Ask Tay how he’d pitch his music to a first-time listener and he calls it “melodic, reflective, and experience-driven,” pulled from real situations. “It’s more about understanding what went wrong, growing from it, and expressing that honestly through the music,” he says. That’s the mode the EP operates in. Each song holds its own shape while staying in the same emotional register, and the vulnerability and confidence are both on the mic.

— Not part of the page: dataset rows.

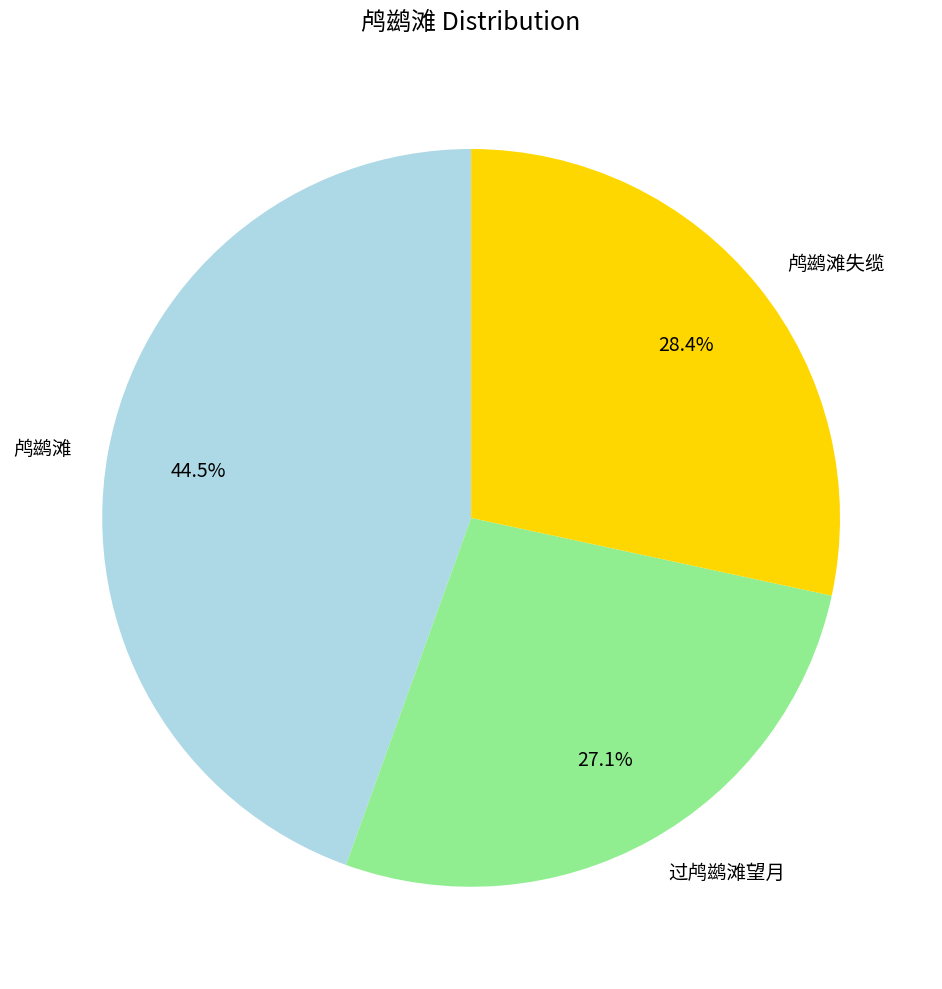

How many segments does this pie chart have?

3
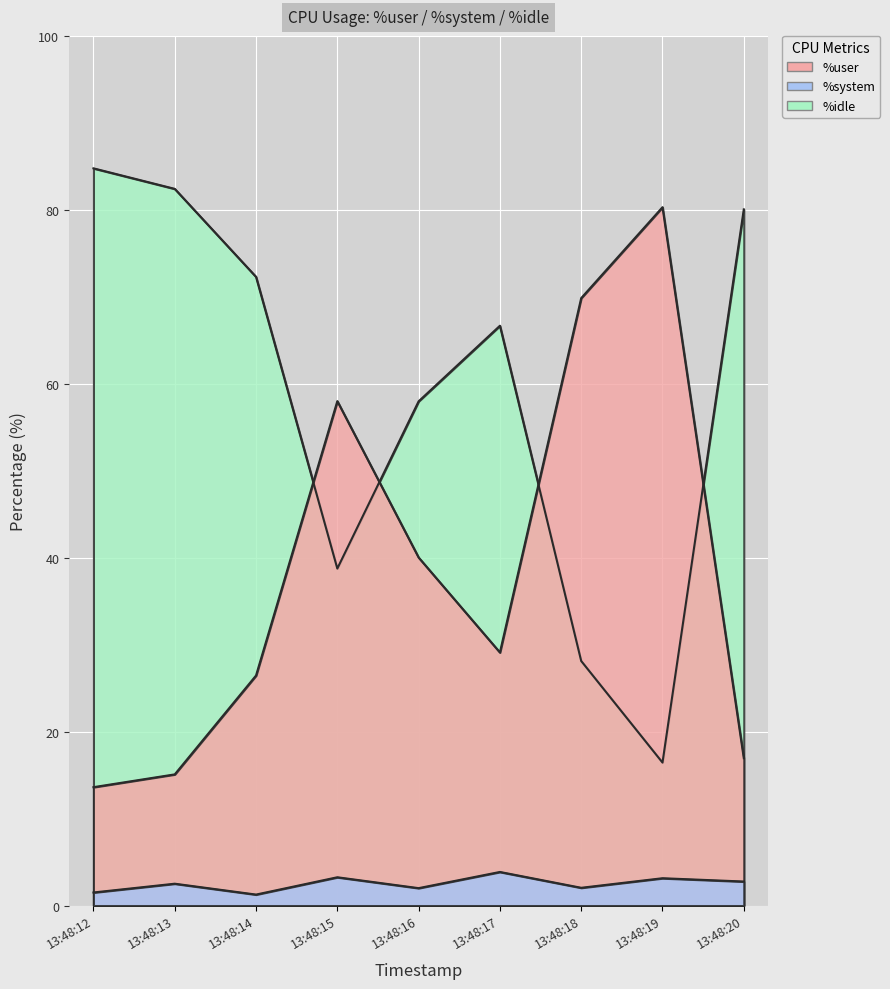

The %user series shows 58.0 at 13:48:15. True or false?

True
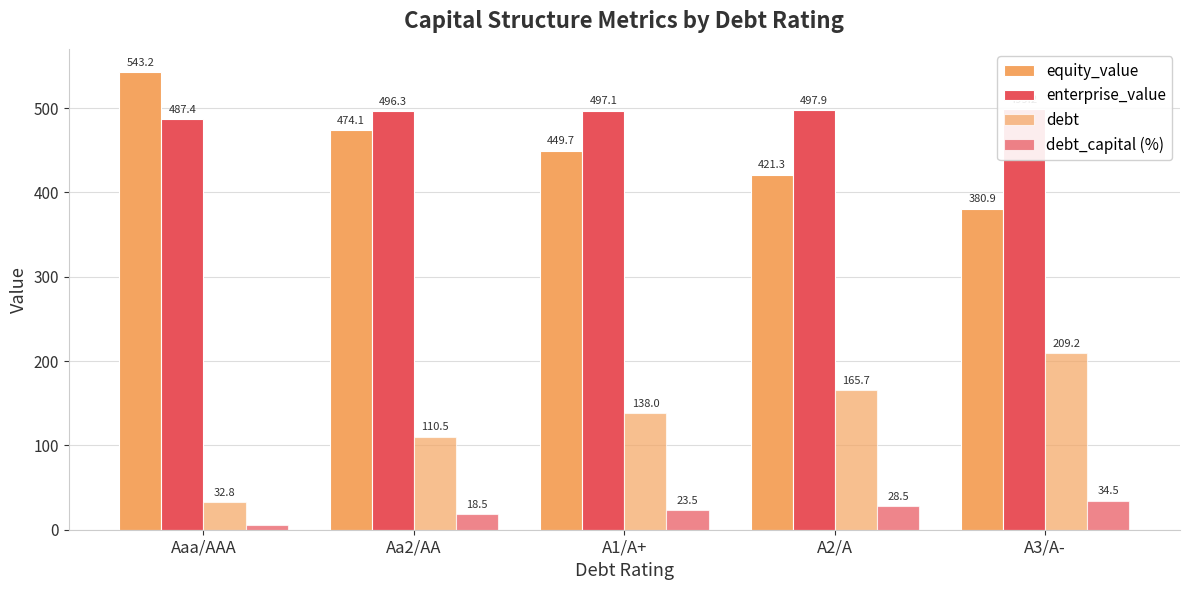

Reading left to right, list all the values displayed in this chart.

equity_value: 543.2	474.1	449.7	421.3	380.9
enterprise_value: 487.4	496.3	497.1	497.9	499.2
debt: 32.8	110.5	138.0	165.7	209.2
debt_capital (%): 5.5	18.5	23.5	28.5	34.5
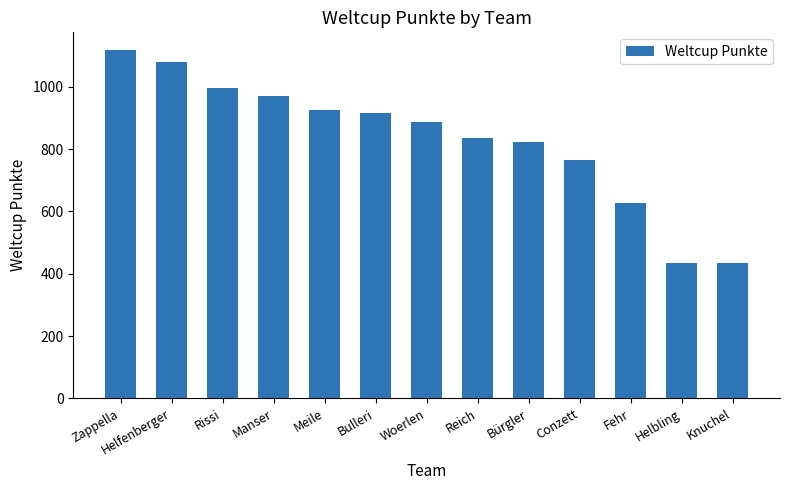

Where is the data nearest to the value 777?

Conzett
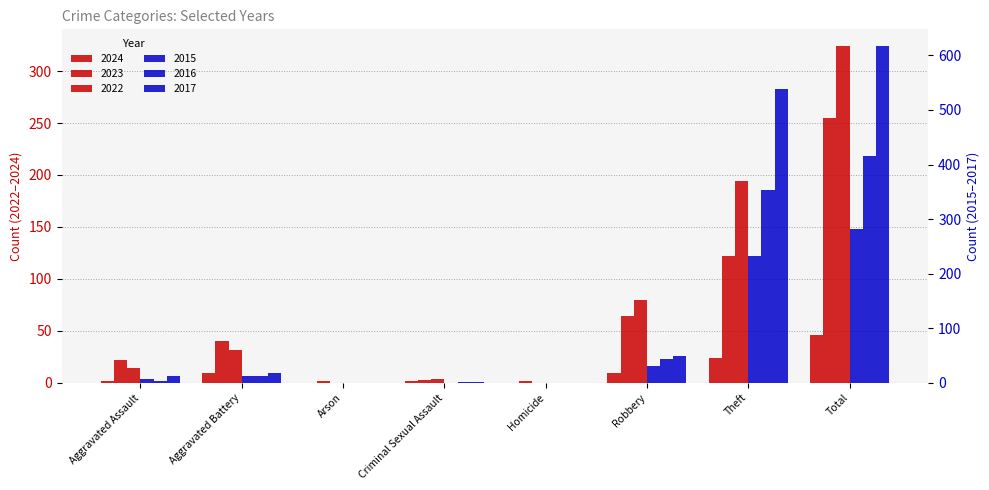

List the series in order of their peak value, highest first.

2017, 2016, 2022, 2015, 2023, 2024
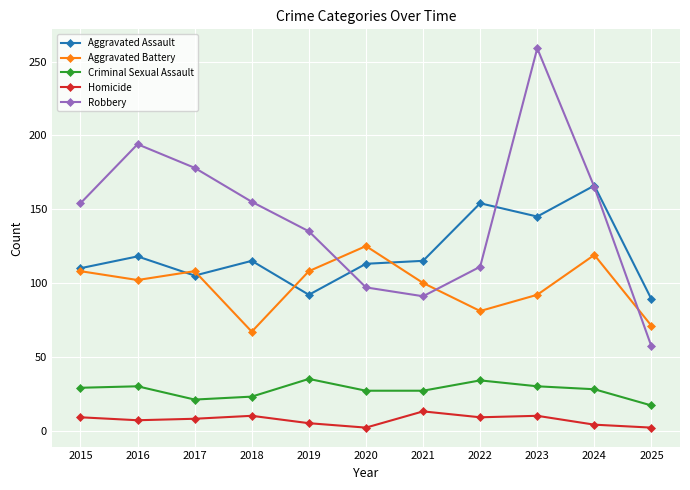

Is this an area chart (filled region under the line)?

No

His path to this point started early. He was freestyling with his dad and cousins around nine or ten years old, all of them deep in the Master P and No Limit era. That’s actually where the name Tay came from, a nickname from that era of listening. Before he had real beats, he was tapping rhythms with his hands and a pencil, recording them on his dad’s laptop sound recorder, layering vocals over the top, and burning the results to CDs. His uncle Clarence used to play his music through the car and blast it around the neighborhood. Tay has credited that kind of early support as a big reason he kept going.
Right now he’s pushing Whatever It Takes while working on his next album, It’s Time, aimed for a summer 2026 release. He’s described that one as more upbeat and something people can vibe to, a shift in energy from the introspection driving this EP. The honesty stays, the mood opens up.
As for what he wants people to walk away with: “I hope listeners feel understood,” Tay says. “Whether they’re dealing with love, loss, or growth, I want the music to feel like it’s speaking directly to them. If it helps someone process what they’re going through or see things a little differently, then I’ve done what I set out to do.”